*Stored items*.
Content starts
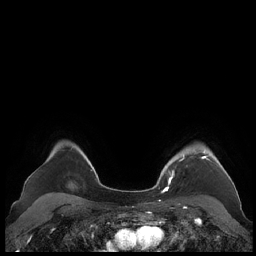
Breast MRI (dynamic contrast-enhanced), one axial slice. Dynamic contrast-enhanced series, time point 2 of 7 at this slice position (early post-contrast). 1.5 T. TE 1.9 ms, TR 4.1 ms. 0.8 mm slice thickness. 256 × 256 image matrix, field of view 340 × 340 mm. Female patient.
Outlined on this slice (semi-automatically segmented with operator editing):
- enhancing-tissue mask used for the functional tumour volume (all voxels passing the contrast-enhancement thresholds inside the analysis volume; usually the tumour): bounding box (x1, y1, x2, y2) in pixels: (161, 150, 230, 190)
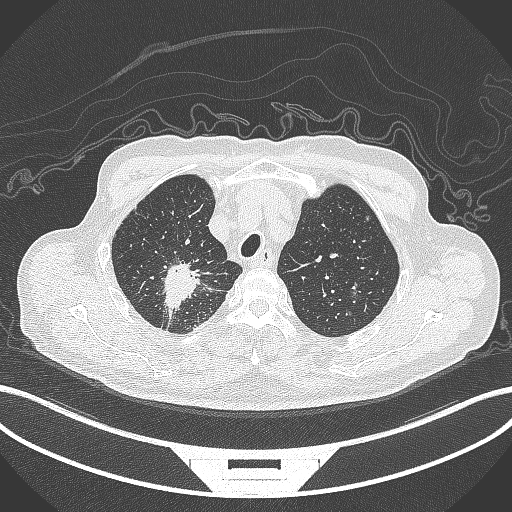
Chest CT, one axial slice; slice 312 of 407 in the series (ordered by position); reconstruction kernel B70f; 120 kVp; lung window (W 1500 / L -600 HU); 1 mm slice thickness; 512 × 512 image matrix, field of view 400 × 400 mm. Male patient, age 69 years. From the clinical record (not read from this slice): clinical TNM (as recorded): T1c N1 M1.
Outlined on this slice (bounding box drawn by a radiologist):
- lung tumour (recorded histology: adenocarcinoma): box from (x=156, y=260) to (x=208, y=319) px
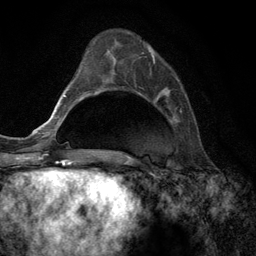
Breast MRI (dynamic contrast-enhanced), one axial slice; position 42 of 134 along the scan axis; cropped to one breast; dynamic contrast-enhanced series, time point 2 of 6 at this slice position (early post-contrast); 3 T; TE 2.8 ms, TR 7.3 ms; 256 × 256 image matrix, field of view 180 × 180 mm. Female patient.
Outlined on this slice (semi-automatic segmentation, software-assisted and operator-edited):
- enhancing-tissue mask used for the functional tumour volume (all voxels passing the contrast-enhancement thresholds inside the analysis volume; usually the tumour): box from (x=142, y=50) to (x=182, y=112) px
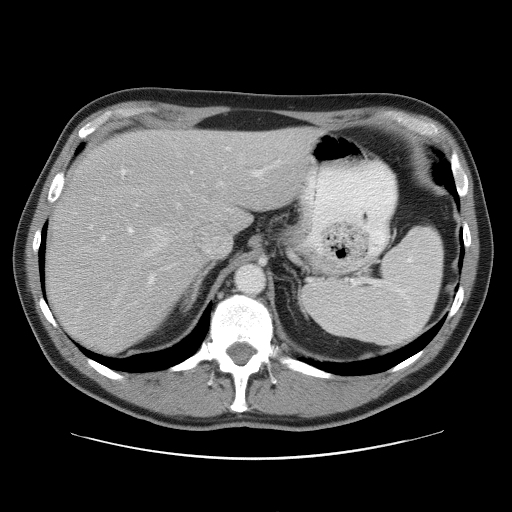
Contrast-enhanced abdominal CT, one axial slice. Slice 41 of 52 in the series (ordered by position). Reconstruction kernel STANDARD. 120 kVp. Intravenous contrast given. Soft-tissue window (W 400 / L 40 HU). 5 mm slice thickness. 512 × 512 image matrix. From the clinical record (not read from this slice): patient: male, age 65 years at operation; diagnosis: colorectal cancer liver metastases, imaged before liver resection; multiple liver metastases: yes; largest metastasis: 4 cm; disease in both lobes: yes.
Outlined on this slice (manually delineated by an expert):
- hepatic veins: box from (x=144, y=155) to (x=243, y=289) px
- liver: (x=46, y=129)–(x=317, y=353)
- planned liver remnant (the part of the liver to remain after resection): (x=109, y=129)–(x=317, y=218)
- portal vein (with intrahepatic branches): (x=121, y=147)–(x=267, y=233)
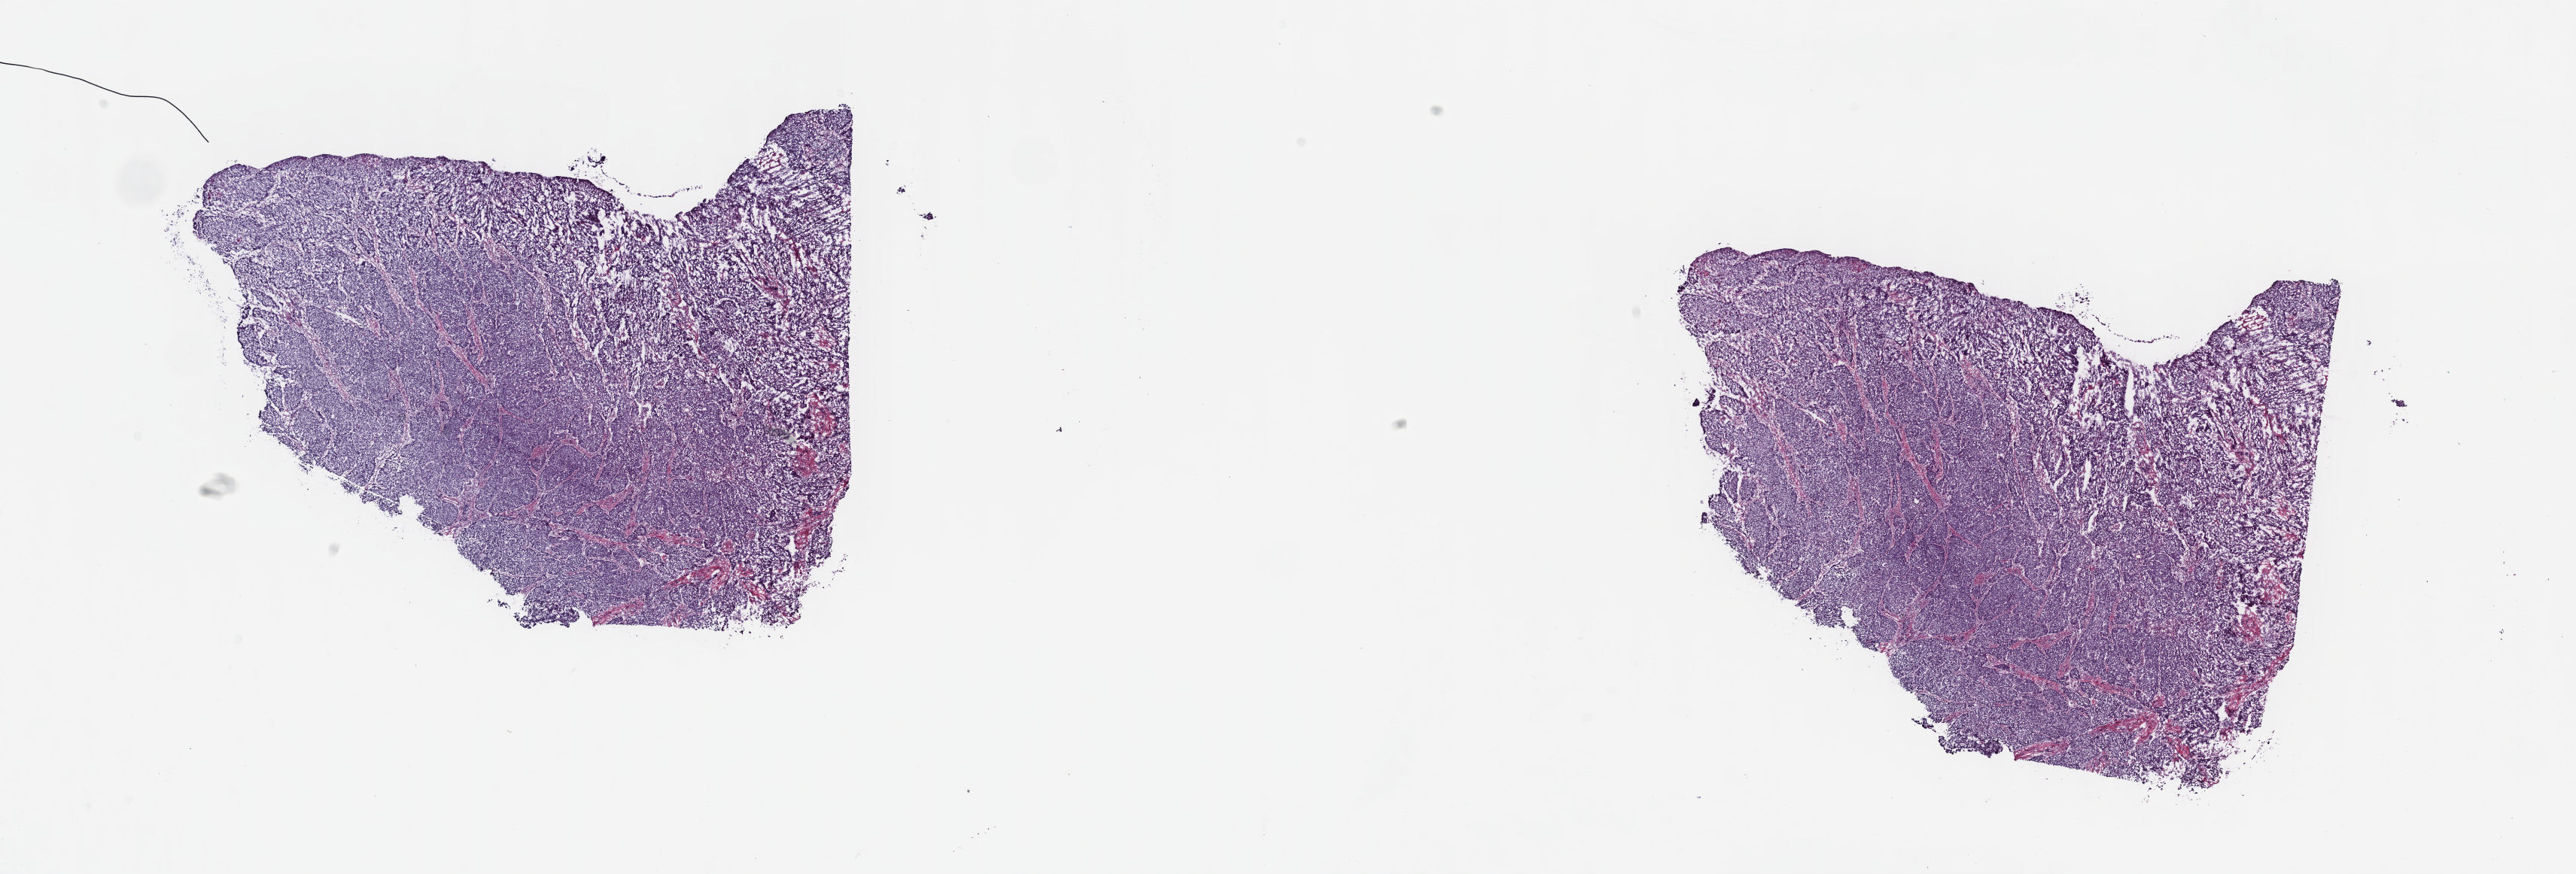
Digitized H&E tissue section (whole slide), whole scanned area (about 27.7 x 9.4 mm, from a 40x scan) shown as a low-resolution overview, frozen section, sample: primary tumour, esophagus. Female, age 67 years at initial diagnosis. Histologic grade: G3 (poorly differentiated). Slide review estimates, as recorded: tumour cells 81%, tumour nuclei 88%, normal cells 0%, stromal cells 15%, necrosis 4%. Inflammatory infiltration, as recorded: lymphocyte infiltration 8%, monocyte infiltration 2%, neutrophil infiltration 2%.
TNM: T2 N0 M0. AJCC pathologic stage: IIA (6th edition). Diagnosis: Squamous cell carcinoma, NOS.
Content ends
Copy the entries above exactly, but only the stretch from the line containing "150, 230, 190)" through the line containing "(x=182, y=112) px". Keep both end lines; drop the pictures.

*Task solution*.
- enhancing-tissue mask used for the functional tumour volume (all voxels passing the contrast-enhancement thresholds inside the analysis volume; usually the tumour): bounding box (x1, y1, x2, y2) in pixels: (161, 150, 230, 190)
Chest CT, one axial slice; slice 312 of 407 in the series (ordered by position); reconstruction kernel B70f; 120 kVp; lung window (W 1500 / L -600 HU); 1 mm slice thickness; 512 × 512 image matrix, field of view 400 × 400 mm. Male patient, age 69 years. From the clinical record (not read from this slice): clinical TNM (as recorded): T1c N1 M1.
Outlined on this slice (bounding box drawn by a radiologist):
- lung tumour (recorded histology: adenocarcinoma): box from (x=156, y=260) to (x=208, y=319) px
Breast MRI (dynamic contrast-enhanced), one axial slice; position 42 of 134 along the scan axis; cropped to one breast; dynamic contrast-enhanced series, time point 2 of 6 at this slice position (early post-contrast); 3 T; TE 2.8 ms, TR 7.3 ms; 256 × 256 image matrix, field of view 180 × 180 mm. Female patient.
Outlined on this slice (semi-automatic segmentation, software-assisted and operator-edited):
- enhancing-tissue mask used for the functional tumour volume (all voxels passing the contrast-enhancement thresholds inside the analysis volume; usually the tumour): box from (x=142, y=50) to (x=182, y=112) px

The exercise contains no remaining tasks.